By comparison, non-women-owned applicants maintained higher average credit scores at 663, reinforcing the structural gap in credit profiles that continues to influence loan sizing and pricing.
Geography Matters, and Policy Does Too
Where women are starting and growing businesses offers additional insight into the economic forces shaping entrepreneurship. In 2025, Florida surpassed California as the top state for women-owned financing applications on the Biz2Credit platform, with Texas holding steady in third place.

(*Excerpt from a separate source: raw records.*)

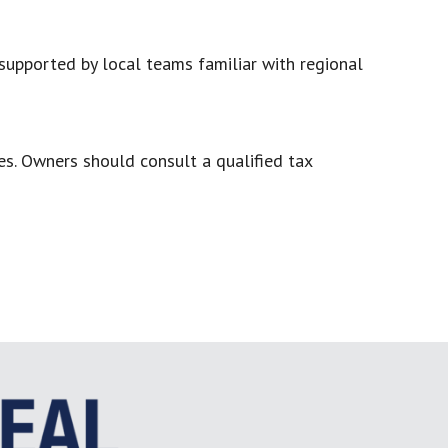
supported by local teams familiar with regional
s. Owners should consult a qualified tax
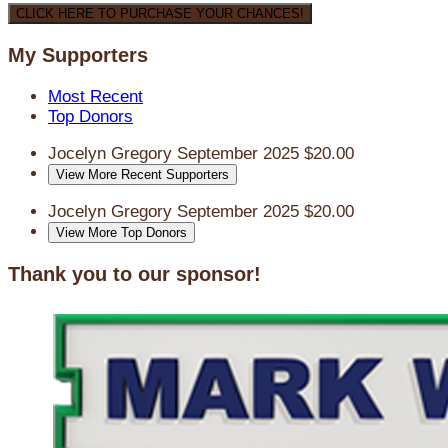
CLICK HERE TO PURCHASE YOUR CHANCES!
My Supporters
Most Recent
Top Donors
Jocelyn Gregory
September 2025
$20.00
View More Recent Supporters
Jocelyn Gregory
September 2025
$20.00
View More Top Donors
Thank you to our sponsor!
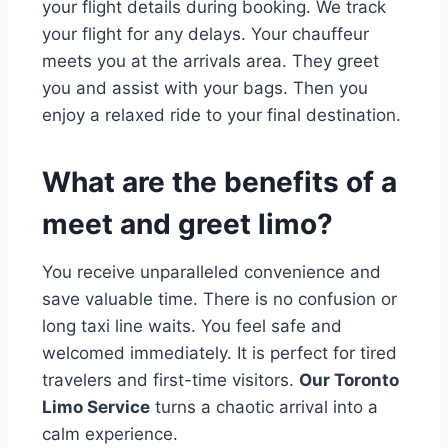
your flight details during booking. We track
your flight for any delays. Your chauffeur
meets you at the arrivals area. They greet
you and assist with your bags. Then you
enjoy a relaxed ride to your final destination.
What are the benefits of a
meet and greet limo?
You receive unparalleled convenience and
save valuable time. There is no confusion or
long taxi line waits. You feel safe and
welcomed immediately. It is perfect for tired
travelers and first-time visitors.
Our Toronto
Limo Service
turns a chaotic arrival into a
calm experience.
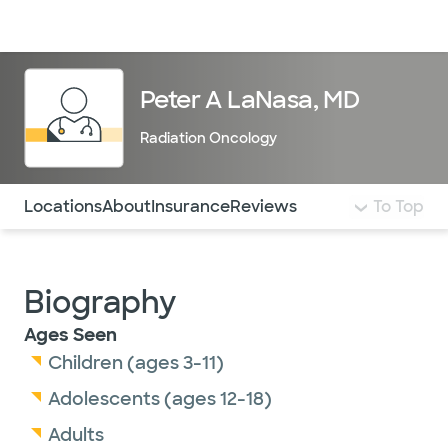
Doctors & specialists
Locations
Services & treatments
Re
Lo
Peter A LaNasa, MD
Radiation Oncology
Use this navigation to quickly jump to different sections 
Locations
About
Insurance
Reviews
To Top
Biography
Ages Seen
Children (ages 3-11)
Adolescents (ages 12-18)
Adults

This shift mirrors broader demographic and policy trends. Florida and Texas continue to benefit from strong population growth, business-friendly tax environments, and relatively lower costs of living compared with coastal peers. Both states levy no personal income tax, a factor frequently cited by small-business owners when choosing where to locate or expand operations
California, while slipping slightly in share, remains a central hub for women entrepreneurs, particularly in professional services, health care, and consumer-facing industries. Its deep labor markets, access to capital networks, and large consumer base continue to attract founders, even as regulatory complexity and higher operating costs push some businesses to consider expansion elsewhere.
New York and Georgia round out the top five states, reflecting a blend of urban market access and regional growth dynamics. Together, these geographies illustrate how tax policy, population migration, and industry concentration intersect to shape the landscape for women-owned businesses.
Industry Concentration Reveals Both Strength and Constraint
Women-owned businesses remain concentrated in sectors such as Other Services, Health Care, and Social Assistance, which together accounted for more than 32 percent of women-owned business applications submitted via Biz2Credit in 2025. The share of applications in Other Services alone rose more than three percentage points year-over-year, signaling growing participation and demand in service-oriented segments.
This concentration is consistent with findings from the National Women's Business Council, which reports that women-owned businesses continue to be underrepresented in capital-intensive sectors such as construction and manufacturing, where access to larger loans and assets plays a critical role.
The implication is twofold. On one hand, women entrepreneurs are gaining ground in sectors that offer flexibility, scalability, and community impact. On the other, persistent underrepresentation in higher-capital industries contributes to ongoing gaps in revenue, earnings, and loan size.
Indeed, the average approved loan amount for women-owned businesses in 2025 remained essentially flat at $83,000, well below the $108,000 average for non-women-owned firms. Average funded loan size followed a similar pattern, reinforcing how industry mix and credit profile continue to shape outcomes.
A Measured Outlook for 2026
As 2026 unfolds, the outlook for women-owned businesses is best described as cautiously optimistic. Application volumes are rising, business maturity is improving, with the average age of women-owned firms ticking up year-over-year, and cost discipline is evident. At the same time, margin pressure, credit softening, and structural gaps in earnings and loan size remain unresolved.
What stands out most is not retreat but resolve. Women-owned businesses are actively seeking capital, adjusting operations, and positioning themselves for growth, even in a challenging environment. The data suggests that while economic conditions may be testing resilience, they have not diminished ambition.
For policymakers, lenders, and ecosystem partners, the message is clear. Supporting women-owned businesses through targeted credit access, industry diversification, and policy frameworks that lower the cost of growth is not just an equity imperative, it is an economic one.
The momentum is real. The gaps are real too. And closing them will shape the next chapter of American small-business growth.